New Mars explorer in the limelight

Just as NASA’s Mars rovers, Spirit and Opportunity, captured the imagination of old and young alike as they explored the Martian surface, a new space explorer is waiting in the wings to take center stage: the Mars lander called Phoenix.

Set for launch in August aboard a Delta II rocket, Phoenix’s assignment is to dig through the Martian soil in the arctic region where water and ice exist and then use its onboard scientific instruments to analyze the samples it retrieves. Phoenix will look not only for water, but also for any signs that some form of life does or could exist.

As the Delta rocket is being assembled at Launch Pad 17A at Cape Canaveral Air Force Station in Florida, the Phoenix spacecraft is in an environmentally controlled “clean room” at the nearby Kennedy Space Center, where it’s undergoing the final checks and preparations before being moved to the launch pad. It was delivered to the space center from Colorado, where it was built and extensively tested by Lockheed Martin Space Systems.

“We have, in essence, two vehicles that we have to verify,” says Ed Sedivy, Phoenix program manager for Lockheed Martin. “There is the vehicle that gets us there and then there’s the vehicle we operate on the surface of the planet. That’s something that is unique about a lander.”

Since the spacecraft’s arrival at Kennedy, technicians have completed an illumination check of the solar arrays, and are continuing to perform other preflight tests and install final components like the descent parachute, flight radar and heat shield.

Once Phoenix is encapsulated in the third-stage fairing, the spacecraft will move to the launch pad in a protective canister and be hoisted atop the rocket about two weeks before liftoff.

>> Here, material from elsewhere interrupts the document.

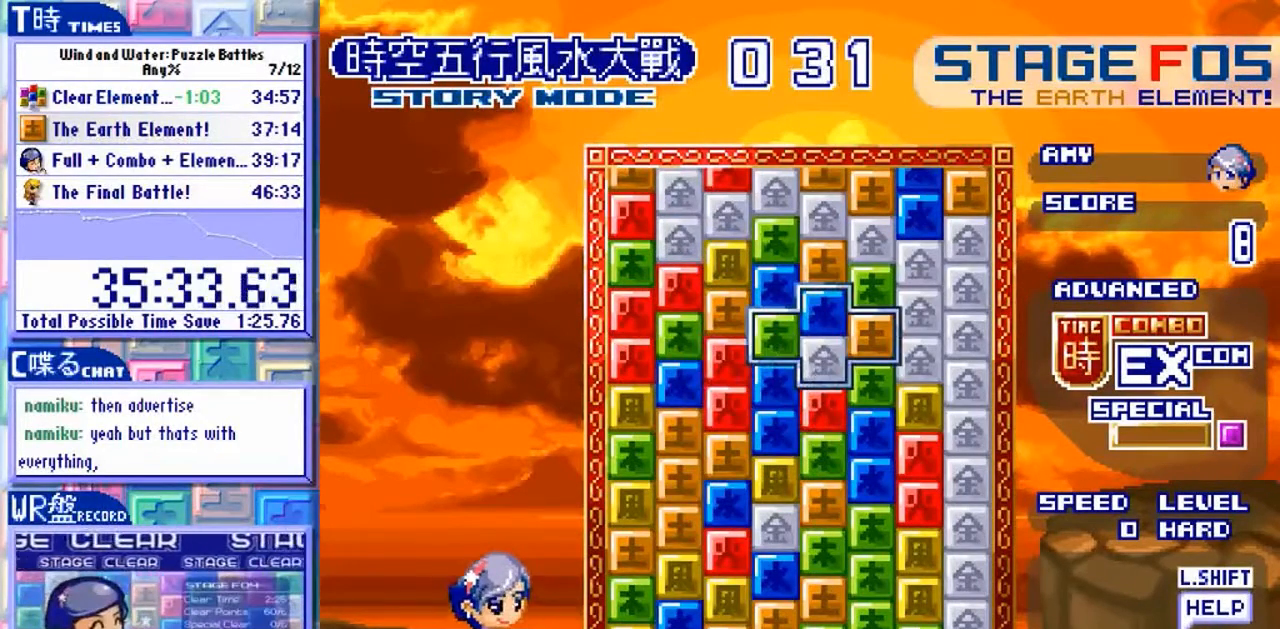
{"buttons": [], "left_stick": "center", "events": []}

But the marriage between spacecraft and launch vehicle actually begins years before a mission is scheduled.

“Usually about three to five years before launch, we work with the spacecraft project, Lockheed in this case, to make sure the spacecraft design is compliant with the launch vehicle that the mission is going to launch on,” says Ron Mueller, mission manager for Phoenix launch integration.

This will be the 326th flight of a Delta rocket, which also was the launch vehicle that carried the two Mars rovers on the first leg of their voyage.

The cruise phase of the journey to the red planet will take more than nine months. Once the spacecraft reaches its destination, landing isn’t an easy task, employing both a parachute to first slow the vehicle, and hydrazine-powered engines on the underside to control the speed of the final descent to the surface.

As the spacecraft hurls through the Martian atmosphere, the parachute is deployed by a mortar and slows the rate of descent from supersonic to subsonic. “We then drop down using propulsive engines,” explains Barry Goldsetin, Phoenix project manager at NASA’s Jet Propulsion Laboratory in California. “That takes us from 120 miles per hour to 5 miles per hour at touchdown.”

Once on the surface, the lander will wait about 30 minutes, allowing the dust kicked up by the landing to settle, before deploying its two circular solar arrays, robotic arm, weather mast and camera.

Phoenix’s scientific work will be directed by a group from the University of Arizona, led by Principal Investigator Peter Smith. What discoveries NASA and Smith’s team will uncover is hard to predict but, once again, the mysteries of the red planet have the potential to captivate an Earth-bound audience.